Some 2,225 people suffered sexual violence in Germany's Protestant Church at the hands of 1,259 suspected perpetrators over the last eight decades, a study found on Thursday, warning that the scandal was probably far deeper.
There have been high-profile cases of abuses across Germany's Christian institutions, though the main focus has been on the Catholic Church where a similar 2018 study found 3,700 possible victims preyed on by 1,670 clerics.
The report, by about a dozen researchers over the last three years at the request and cost of the Protestant Church, said more than half of identified victims were under 14 at the time.
More than a quarter of the abusers were parish priests.
"It's not even the tip of the iceberg," the study's lead author Martin Wazlawik told a news conference, criticising the church for handling cases "highly reactively".
The report said many regional churches could not rule out destruction of files, while numerous of them said they did not have sufficient personnel to review documents.
Victims were anxious that investigations were too late and too slow, the study said, with risks to young people still high.
The head of Germany's 19 million Protestants stepped down last year over accusations she had known of suspected sexual abuse by a former church employee years before.
Reacting to the report, the church's acting head Bishop Kirsten Fehrs said the institution accepted its guilt.
"I have been genuinely shocked by the abysmal violence that was inflicted on so many people," she said in a statement, saying the abuse even extended to daycare centres.
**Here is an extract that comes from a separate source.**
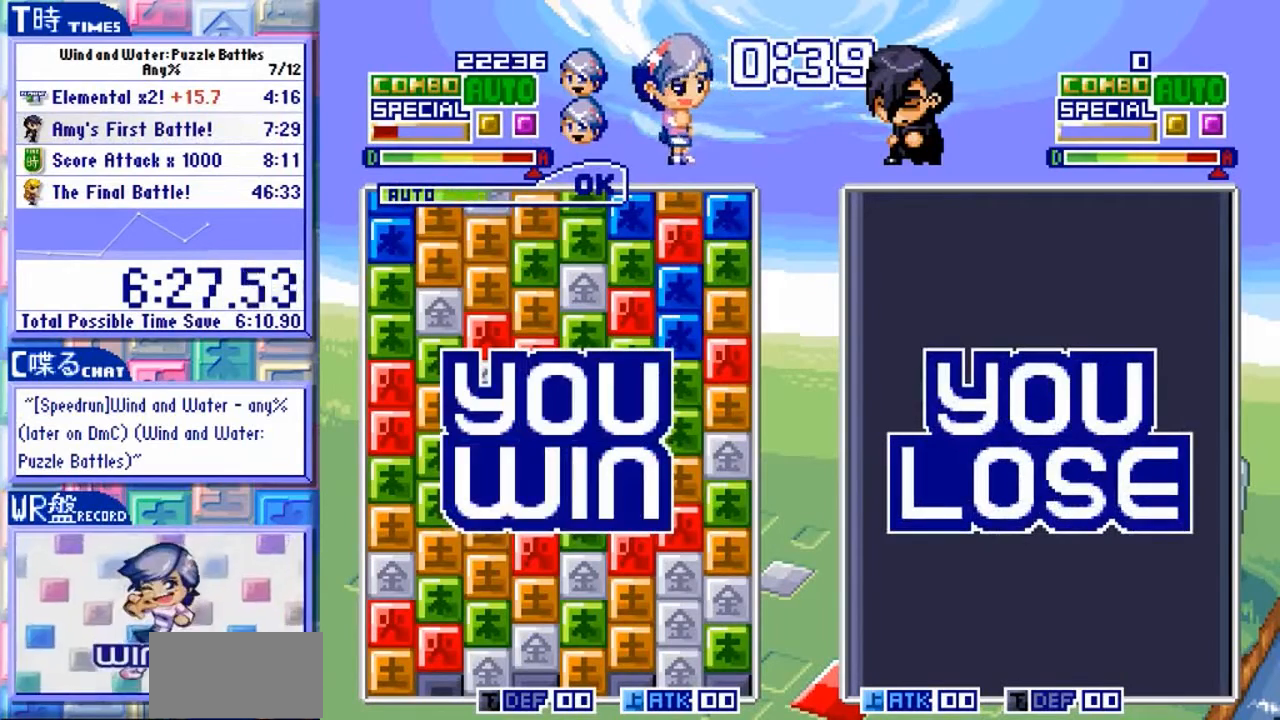
{"dt_ms": 500, "buttons": ["Y"], "left_stick": "center", "events": []}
"I can only ask you, who were hurt so much, for forgiveness from the bottom of my heart ... We did not protect them at the time of the crime and we did not treat them with dignity when they had the courage to come forward."
Victims' spokesperson Detlev Zander, who said he underwent a decade of abuse as a boy, was unimpressed, saying the church was still protecting perpetrators, discrediting those abused, and avoiding appropriate compensation.